Superconducting qubit in waveguide cavity with coherence time approaching 0.1ms

TL;DR

This paper presents a superconducting transmon qubit embedded in a waveguide cavity achieving a coherence time close to 0.1ms, demonstrating significant improvements in quantum coherence for potential quantum computing applications.

Contribution

The study introduces a simplified device design with enhanced coherence times by reducing residual cavity photon effects, advancing superconducting qubit technology.

Findings

Quantum coherence time T2* of 95 microseconds achieved

Energy relaxation time T1 of 70 microseconds observed

Device modifications significantly improved coherence quality

Abstract

We report a superconducting artificial atom with an observed quantum coherence time of T2*=95us and energy relaxation time T1=70us.
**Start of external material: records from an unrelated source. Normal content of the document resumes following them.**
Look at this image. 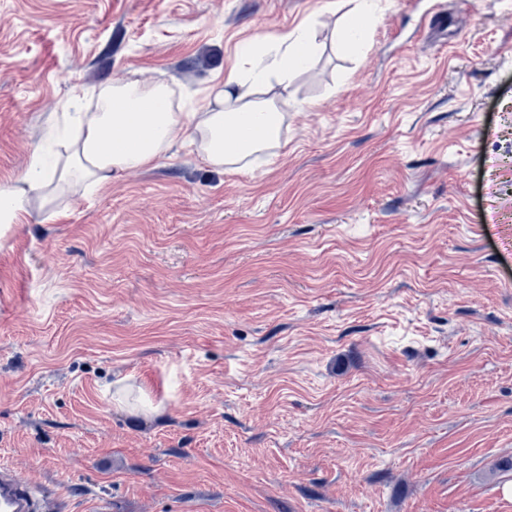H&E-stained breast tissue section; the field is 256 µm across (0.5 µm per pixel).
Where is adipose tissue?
<instances>
[{"label": "adipose tissue", "mask_w": 512, "mask_h": 512, "mask_svg": "<svg viewBox=\"0 0 512 512\" xmlns=\"http://www.w3.org/2000/svg\"><path fill=\"white\" fill-rule=\"evenodd\" d=\"M317 53L311 26L301 25L277 38L274 53L225 72L188 108L174 106L161 83L105 84L94 111L70 113L62 156L49 164L33 151L24 174L0 187V238L33 213L62 215L59 199L70 189H104L113 173L149 166L178 141L198 147L206 165L229 171L252 155L282 149L279 95Z\"/></svg>", "instance_id": "ef3b65f1"}]
</instances>
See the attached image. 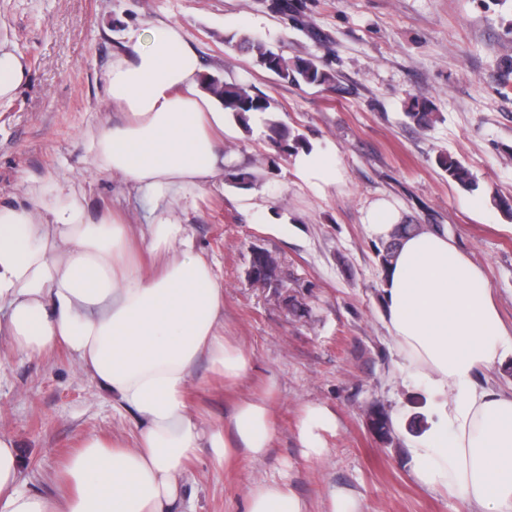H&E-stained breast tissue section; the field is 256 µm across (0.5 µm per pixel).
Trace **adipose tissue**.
I'll return each mask as SVG.
<instances>
[{
	"label": "adipose tissue",
	"mask_w": 512,
	"mask_h": 512,
	"mask_svg": "<svg viewBox=\"0 0 512 512\" xmlns=\"http://www.w3.org/2000/svg\"><path fill=\"white\" fill-rule=\"evenodd\" d=\"M107 73L118 110L90 141L92 161L142 205L86 221L75 194L49 215L0 205V338L30 357L66 349L81 371L137 421L132 441L86 437L35 491L20 477L14 440L0 434V512H193L182 493L202 449L215 461L261 460L275 435L266 397L240 398L227 426L204 427L189 402L200 361L225 385L244 381L253 356L224 334V285L173 206L211 186L234 159L226 115L202 87L203 64L180 25L130 35ZM140 242L153 269L133 253ZM386 327L430 402L408 434L415 480L457 502L455 512H512V381L480 380L512 358L484 271L447 233L400 239L382 284ZM244 512H310L292 487L257 482Z\"/></svg>",
	"instance_id": "1"
}]
</instances>
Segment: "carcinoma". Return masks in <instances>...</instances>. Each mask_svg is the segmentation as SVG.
<instances>
[{"label": "carcinoma", "instance_id": "obj_1", "mask_svg": "<svg viewBox=\"0 0 512 512\" xmlns=\"http://www.w3.org/2000/svg\"><path fill=\"white\" fill-rule=\"evenodd\" d=\"M224 45L231 50L251 54L259 66L281 81L322 88H331L335 83V77L316 60L300 56L288 58L280 50L259 38L226 35ZM203 88L221 102L224 111L242 124L248 123L250 116L265 113L271 108L268 97L253 95L242 85L220 76L204 75ZM406 117L419 127L428 128L433 117L430 103L416 102L411 111L406 113ZM269 130L270 141L280 154H294L305 147L303 138L292 134L290 128L280 121H269ZM438 165L448 174L449 179L463 186L473 184L470 171L453 157L439 155ZM224 179L231 184L248 185L256 180V175L243 168L231 167L225 171Z\"/></svg>", "mask_w": 512, "mask_h": 512}]
</instances>
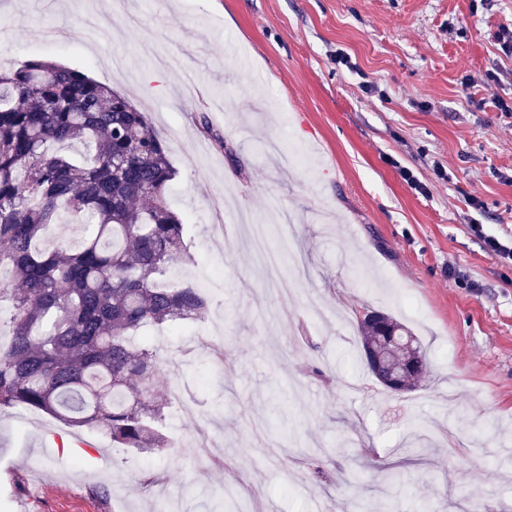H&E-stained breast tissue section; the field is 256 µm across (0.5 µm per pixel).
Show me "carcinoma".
Returning <instances> with one entry per match:
<instances>
[{
    "label": "carcinoma",
    "mask_w": 512,
    "mask_h": 512,
    "mask_svg": "<svg viewBox=\"0 0 512 512\" xmlns=\"http://www.w3.org/2000/svg\"><path fill=\"white\" fill-rule=\"evenodd\" d=\"M174 176L146 113L111 87L49 60L0 66V303L11 336L0 413L23 408L120 448L172 451L158 356L134 338L208 312L199 289L163 281L192 261L166 199ZM65 215L83 232L43 248ZM383 319L423 354L403 323Z\"/></svg>",
    "instance_id": "cac0c4a2"
}]
</instances>
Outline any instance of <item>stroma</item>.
<instances>
[{
    "label": "stroma",
    "mask_w": 512,
    "mask_h": 512,
    "mask_svg": "<svg viewBox=\"0 0 512 512\" xmlns=\"http://www.w3.org/2000/svg\"><path fill=\"white\" fill-rule=\"evenodd\" d=\"M505 28L512 0H0V61L61 63L148 112L194 256L171 279L209 301L205 320L148 338L156 388L196 405L168 411L174 454L95 448L91 429L9 411L0 512H155L166 494L221 512L228 488L245 512H512V268L482 240L512 238ZM229 192L274 254H300L287 300L215 218ZM309 292L329 323L310 322ZM367 309L418 336L425 388L375 381Z\"/></svg>",
    "instance_id": "35a3bbf8"
}]
</instances>
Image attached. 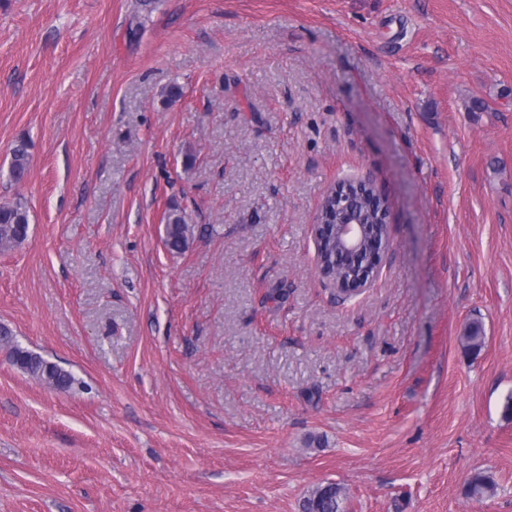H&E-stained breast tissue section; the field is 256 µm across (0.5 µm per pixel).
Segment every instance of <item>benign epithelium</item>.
<instances>
[{"label": "benign epithelium", "instance_id": "1", "mask_svg": "<svg viewBox=\"0 0 512 512\" xmlns=\"http://www.w3.org/2000/svg\"><path fill=\"white\" fill-rule=\"evenodd\" d=\"M372 186V177L367 175L357 182L356 192ZM353 190L338 185L332 192L333 209L336 212L335 224L313 225L314 241L323 236L333 235L338 243L335 269L317 264L319 275L335 288L352 296L368 287L378 274L383 254L389 239L377 240L369 236L368 216L376 213L378 219L387 222V205L380 193L370 197L363 194L364 207L359 209L352 203Z\"/></svg>", "mask_w": 512, "mask_h": 512}]
</instances>
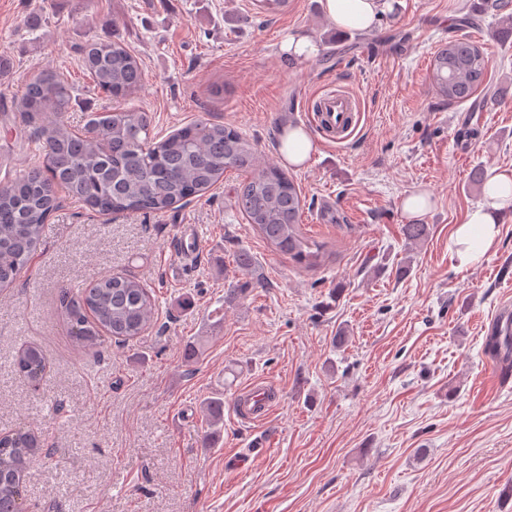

The system consists of a single Josephson junction transmon qubit embedded in an otherwise empty copper waveguide cavity whose lowest eigenmode is dispersively coupled to the qubit transition. We attribute the factor of four increase in the coherence quality factor relative to previous reports to device modifications aimed at reducing qubit dephasing from residual cavity photons. This simple device holds great promise as a robust and easily produced artificial quantum system whose intrinsic coherence properties are sufficient to allow tests of quantum error correction.